The two judges bench (division bench) of the Delhi High Court has upheld the decision of a single judge restraining Cipla from selling generic version of Novartis patent on respiratory drug containing 'INDACATEROL' or 'INDACATEROL Maleate' marketed under the name ONBREZ. Cipla challenged the decision on three main issues a) Novartis is not manufacturing the drug in India thus not making use of Patent b) public interest is not being served on account of import of a small quantity and price difference between Novartis and Cipla's drug c) right to restrain a third party from infringement (Section 48) is subject to working of Patent (Section 83).

Brief facts:

  1. Cipla launched generic version of Novartis patented drug sold under the mark ONBREZ containing 'INDACATEROL' in October 2014.
  2. Cipla had priced its generic versions of the drug, at Rs 130 per pack of ten tablets, compared with Rs 677 for Onbrez.
  3. Novartis filed a suit for patent infringement seeking an injunction against Cipla's generic version of ONBREZ, alleging infringement of its patent over INDACETROL.
  4. The single judge of Delhi High Court granted temporary injunction restraining Cipla from selling its generic version. At the same time giving Cipla liberty to have the injunction order modified if they file a petition for Compulsory license and it was decided in their favour.
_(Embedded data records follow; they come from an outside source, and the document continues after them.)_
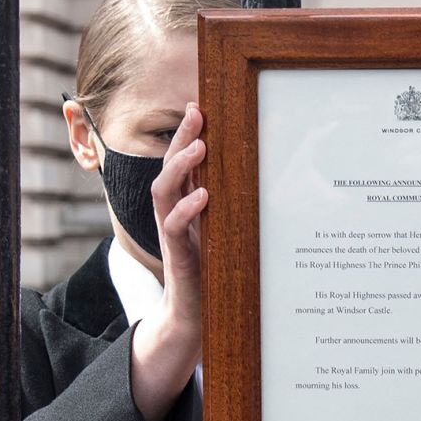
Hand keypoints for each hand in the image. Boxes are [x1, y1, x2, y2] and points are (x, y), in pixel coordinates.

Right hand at [153, 102, 207, 337]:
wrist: (194, 315)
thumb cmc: (212, 271)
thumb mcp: (223, 231)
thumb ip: (229, 205)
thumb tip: (255, 175)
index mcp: (186, 205)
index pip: (182, 163)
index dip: (187, 133)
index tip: (199, 105)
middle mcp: (174, 214)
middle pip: (170, 168)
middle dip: (181, 138)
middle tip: (195, 111)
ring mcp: (172, 233)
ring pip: (164, 191)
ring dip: (180, 167)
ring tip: (197, 147)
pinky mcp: (177, 255)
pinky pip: (174, 227)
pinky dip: (186, 209)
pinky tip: (202, 196)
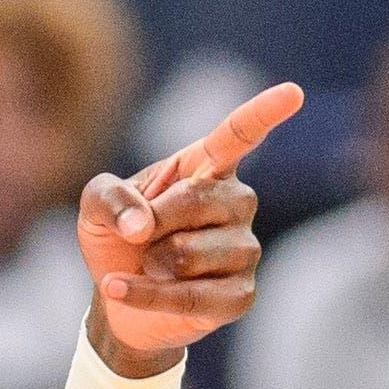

Division Bench (DB) Ruling

Cipla Appealed the decision of single judge to two judges bench/ Division Bench of Delhi High Court. DB decided in favour of Novartis holding:

  1. there was no credible challenge to Novartis patent, hence patentee is entitled to avail the benefit of injuncting any third party infringing its patent rights.
  2. provisions of Section 83 of the Patent Act do not curtail the right of patentee to stop a party from infringing its rights under Section 48.
  3. Manufacturing in India is not necessary to show working of a patent in India. Even imports will suffice the purpose.
  4. Public Interest is only one of the factors while deciding the injunction. There has been no prima facie case to show that public service would be disserved by the grant of injunction in this case rather on the contrary, there is no credible challenge to the validity of Novartis patent.
  5. that apart from INDACATEROL, there are other drugs which deal with the management of COPD which are also available in the Indian market. In addition INDACATEROL does not fall in the category of a life saving drug such as a cancer medicine.

To sum up:

The decision is noteworthy as it strikes the balance between public interest and exclusive rights conferred on the patentee. Further it makes clear that infringement provisions provided under Section 48 cannot be curtailed if there is no credible challenge to the Patent rights.